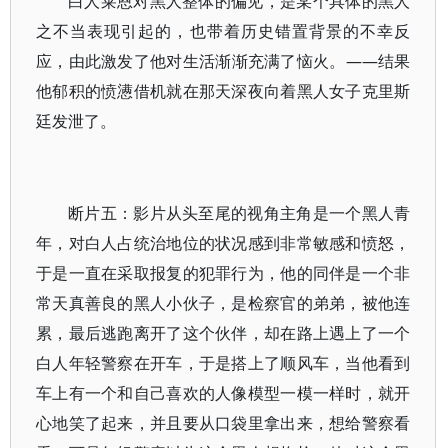
白人莱恩对黑人整体的偏见，是某个具体的黑人
之不当表现引起的，也带着历史错置背景的不幸反
应，由此激发了他对生活渐渐充满了恼火。——结果
他郁积的愤懑借机就在那天深夜向着黑人女子克里斯
廷发泄了。
断片五：影片从头至尾的视角主角是一个黑人青
年，对白人占统治地位的状况感到非常敏感和愤怒，
于是一直在采取报复的犯罪行为，他的同伴是一个非
常天真善良的黑人小伙子，是检察官的弟弟，被他连
累，最后逃跑离开了这个伙伴，却在路上遇上了一个
白人年轻警察在开车，于是搭上了顺风车，当他看到
车上有一个和自己喜欢的人像模型一模一样时，就开
心地笑了起来，并且要从口袋里拿出来，想给警察看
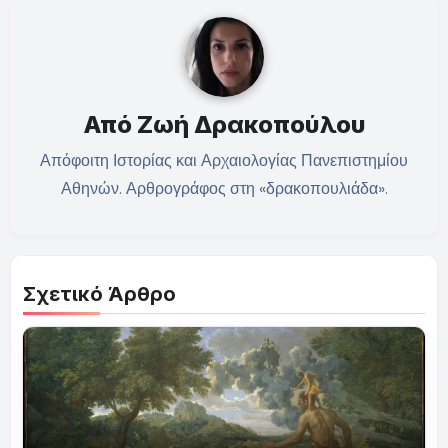
Από
Ζωή Δρακοπούλου
Απόφοιτη Ιστορίας και Αρχαιολογίας Πανεπιστημίου
Αθηνών. Αρθρογράφος στη «δρακοπουλιάδα».
Σχετικό Άρθρο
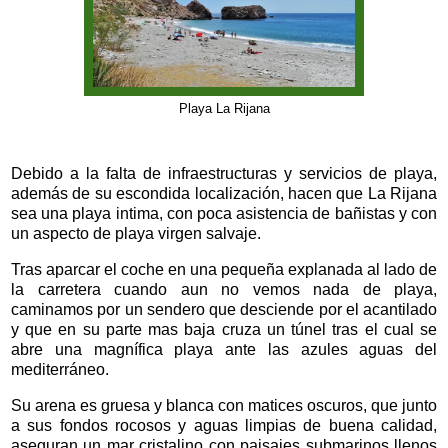
Playa La Rijana
Debido a la falta de infraestructuras y servicios de playa,
además de su escondida localización, hacen que La Rijana
sea una playa intima, con poca asistencia de bañistas y con
un aspecto de playa virgen salvaje.
Tras aparcar el coche en una pequeña explanada al lado de
la carretera cuando aun no vemos nada de playa,
caminamos por un sendero que desciende por el acantilado
y que en su parte mas baja cruza un túnel tras el cual se
abre una magnífica playa ante las azules aguas del
mediterráneo.
Su arena es gruesa y blanca con matices oscuros, que junto
a sus fondos rocosos y aguas limpias de buena calidad,
aseguran un mar cristalino con paisajes submarinos llenos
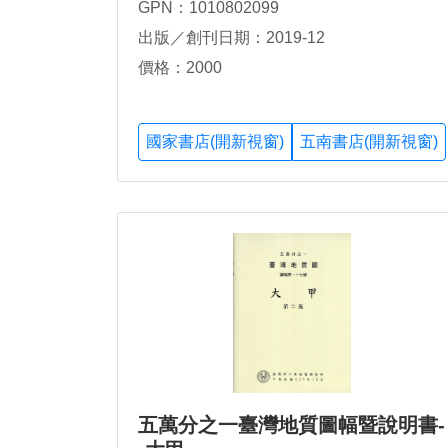
GPN：1010802099
出版／創刊日期：2019-12
價格：2000
國家書店(開新視窗)
五南書店(開新視窗)
五萬分之一臺灣地質圖幅暨說明書-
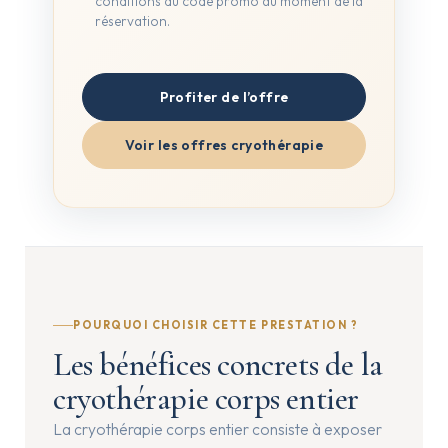
conditions du code promo au moment de la
réservation.
Profiter de l’offre
Voir les offres cryothérapie
POURQUOI CHOISIR CETTE PRESTATION ?
Les bénéfices concrets de la
cryothérapie corps entier
La cryothérapie corps entier consiste à exposer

◆ ◆ ◆

**Assigned task:** Reproduce the text of the material with every occurrence of "cryothérapie" changed to "cryotherapy" and nothing else altered, leaving out the pictures.

**Output of the task:**
白人莱恩对黑人整体的偏见，是某个具体的黑人
之不当表现引起的，也带着历史错置背景的不幸反
应，由此激发了他对生活渐渐充满了恼火。——结果
他郁积的愤懑借机就在那天深夜向着黑人女子克里斯
廷发泄了。
断片五：影片从头至尾的视角主角是一个黑人青
年，对白人占统治地位的状况感到非常敏感和愤怒，
于是一直在采取报复的犯罪行为，他的同伴是一个非
常天真善良的黑人小伙子，是检察官的弟弟，被他连
累，最后逃跑离开了这个伙伴，却在路上遇上了一个
白人年轻警察在开车，于是搭上了顺风车，当他看到
车上有一个和自己喜欢的人像模型一模一样时，就开
心地笑了起来，并且要从口袋里拿出来，想给警察看
Από
Ζωή Δρακοπούλου
Απόφοιτη Ιστορίας και Αρχαιολογίας Πανεπιστημίου
Αθηνών. Αρθρογράφος στη «δρακοπουλιάδα».
Σχετικό Άρθρο
Playa La Rijana
Debido a la falta de infraestructuras y servicios de playa,
además de su escondida localización, hacen que La Rijana
sea una playa intima, con poca asistencia de bañistas y con
un aspecto de playa virgen salvaje.
Tras aparcar el coche en una pequeña explanada al lado de
la carretera cuando aun no vemos nada de playa,
caminamos por un sendero que desciende por el acantilado
y que en su parte mas baja cruza un túnel tras el cual se
abre una magnífica playa ante las azules aguas del
mediterráneo.
Su arena es gruesa y blanca con matices oscuros, que junto
a sus fondos rocosos y aguas limpias de buena calidad,
aseguran un mar cristalino con paisajes submarinos llenos
GPN：1010802099
出版／創刊日期：2019-12
價格：2000
國家書店(開新視窗)
五南書店(開新視窗)
五萬分之一臺灣地質圖幅暨說明書-
conditions du code promo au moment de la
réservation.
Profiter de l’offre
Voir les offres cryotherapy
POURQUOI CHOISIR CETTE PRESTATION ?
Les bénéfices concrets de la
cryotherapy corps entier
La cryotherapy corps entier consiste à exposer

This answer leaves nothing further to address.